Man sieht also, dass ein Kind sich da auch verändern wird. Was in Kitazeiten noch unangenehm ist, kann Jahre später die größte Freude bringen. Aber etwas zu erzwingen, was nicht wirklich notwendig ist, ist in meinen Augen der größte Fehler den man als Eltern machen kann. Und wenn etwas unbedingt sein muss, dann sollte man das auch nicht einfach durchsetzen, sondern dem Kind die Notwendigkeit dazu erklären.
@Punktedieb Wie kommst du darauf, dass ein Kind, das keinen Spaß am Laufen hat, nicht zu den Bundesjugendspielen geschickt wird? Die finden in jeder Schule statt und jeder muss mitmachen. Wer untalentiert ist, der bekommt halt nicht genügend Punkte für eine Siegerurkunde zusammen, von einer Ehrenurkunde reden wir erst gar nicht. Nach dem tollen Tag voller Niederlagen darf das Kind dann noch zugucken, wie die anderen ihre Urkunden überreicht bekommen.
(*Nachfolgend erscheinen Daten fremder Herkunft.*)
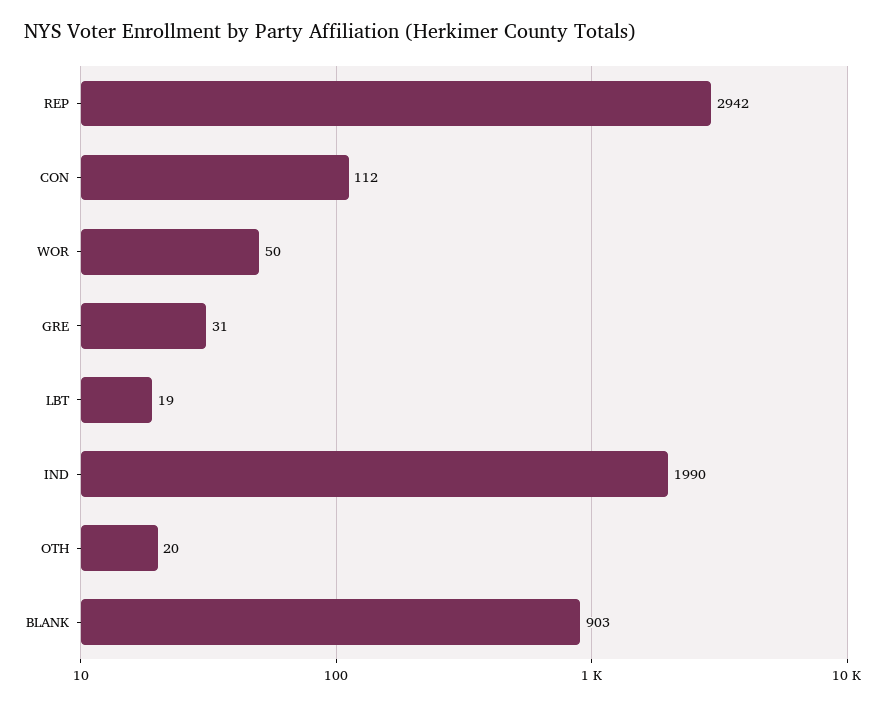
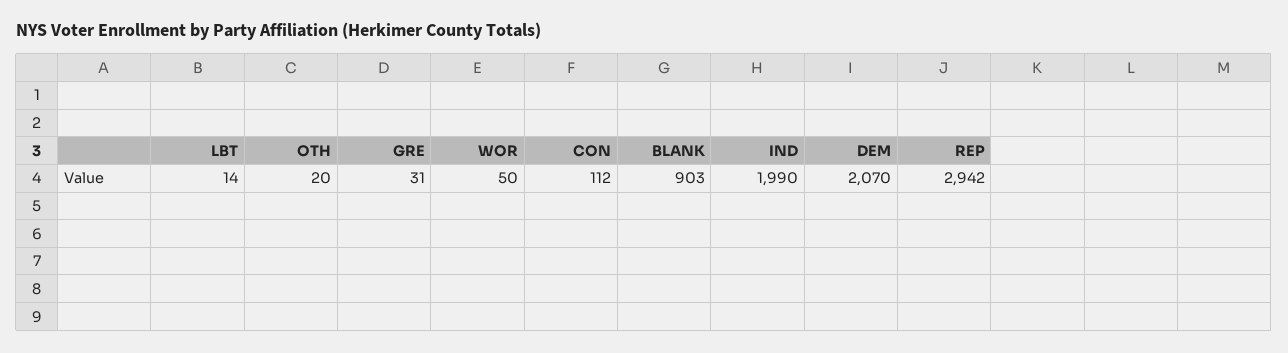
LBT: 19 -> 14
DEM: none -> 2070

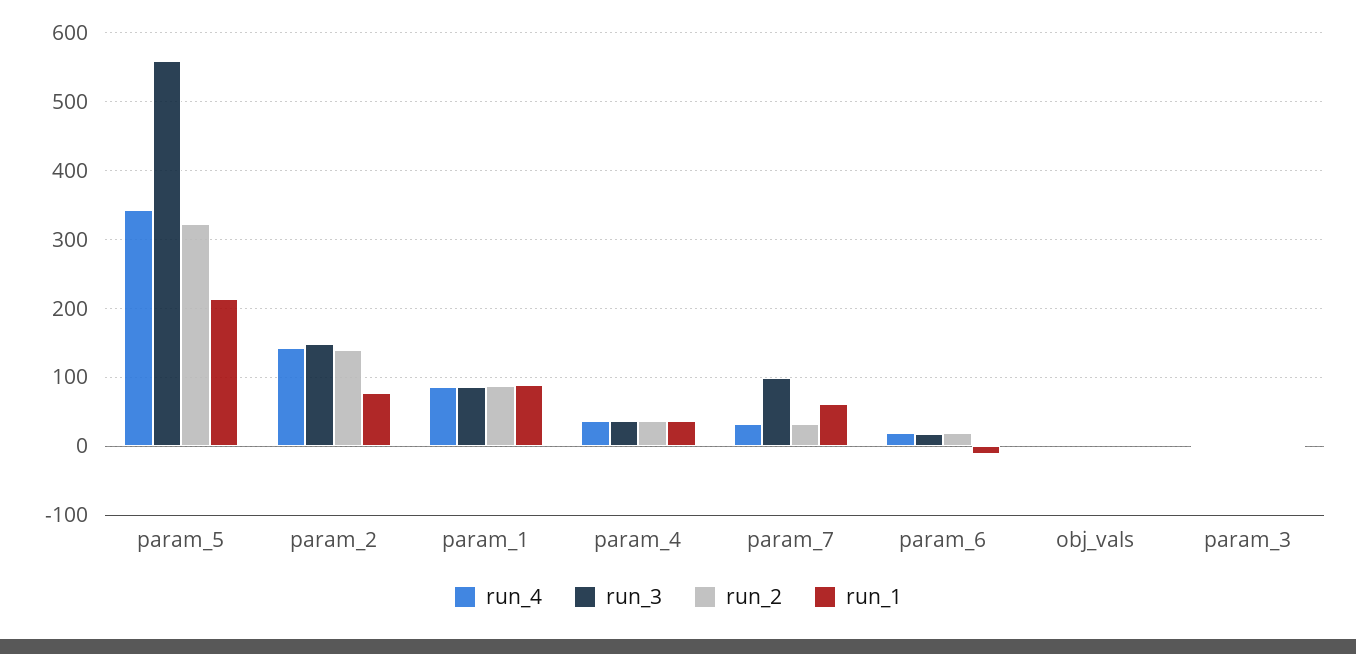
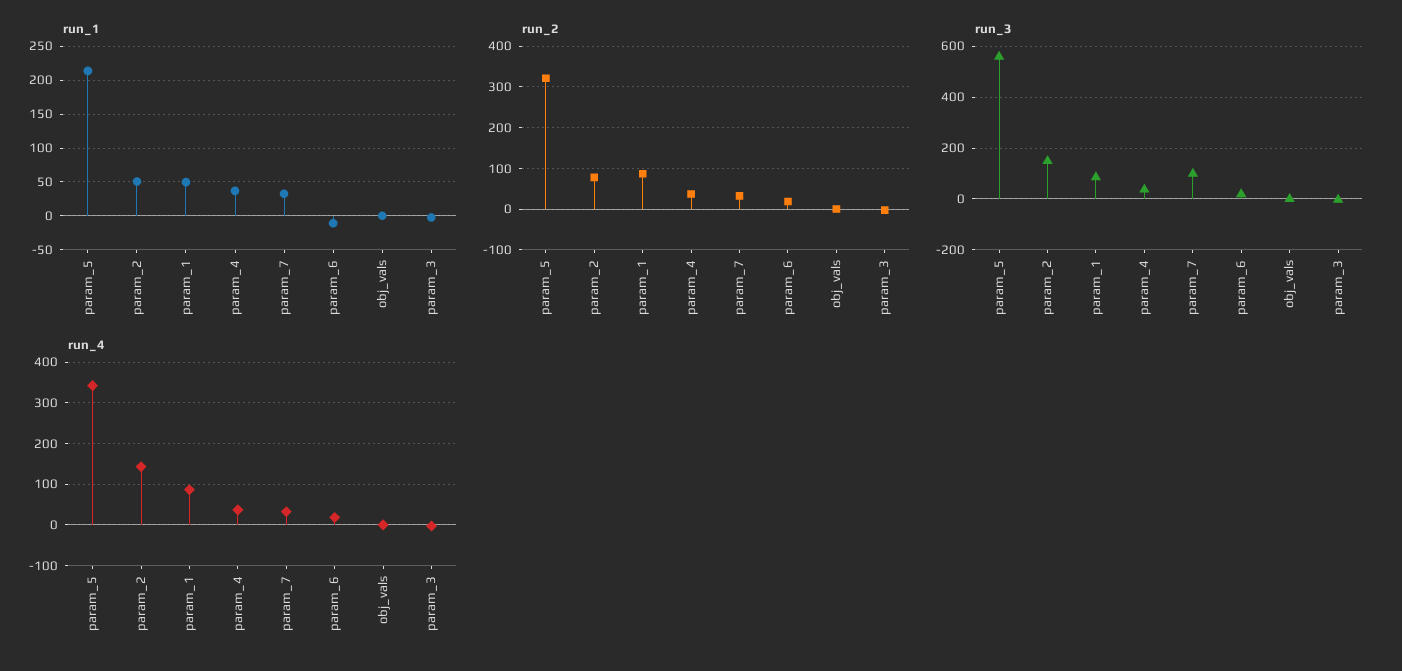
run_2, param_2: 140 -> 80
run_1, param_2: 80 -> 50
run_1, param_1: 90 -> 50
run_1, param_7: 60 -> 30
Da die erbrachten Leistungen meist gleich noch in die Sportnote einfließen, ist Schwänzen auch keine Lösung.
Ich bin schon der Meinung, dass Kinder solche Dinge möglichst mitmachen sollten. Schließlich bietet sich dann weniger Angriffsfläche für die anderen und das eh schon schüchterne Kind muss weniger aushalten. Nur ist halt Zwang nicht das Mittel der Wahl. Man weiß doch, wie das eigene Kind ist und stärkt in solchen Fällen in zig Situationen im Alltag das Selbstbewusstsein und schafft Erfolgserlebnisse. Dann kann man auch in den Moment ermutigen, es zu versuchen.
Dann scheinen das nicht alle Schulen zu machen. Meine Tochter hatte das nie an ihrer Schule. Da gab es verschiedene Sportfeste und da haben sich immer alle Schüler gefreut, wenn diese Termine waren. Auch die Schüler, die nicht gerade Sportskanonen waren, hatten daran ihren Spaß und es wurde immer bedauert, wenn ein Termin wetterbedingt ausgefallen ist.
Die Bundesjugendspiele sind für alle Schulen und alle Schüler und Schülerinnen der Klassen 1 bis 10 in Deutschland verpflichtend und die müssen entsprechend der bundeseinheitlichen Vorgaben durchgeführt werden. Das hat die Kultusministerkonferenz 1973 festgelegt und seitdem wurde die Verordnung dazu nur immer wieder aktualisiert. Es kann aber sein, dass dir deine Tochter nichts davon erzählt hat, weil das halt aus Schülersicht ein ganz normaler, nerviger Schultag nur mit Sport ist.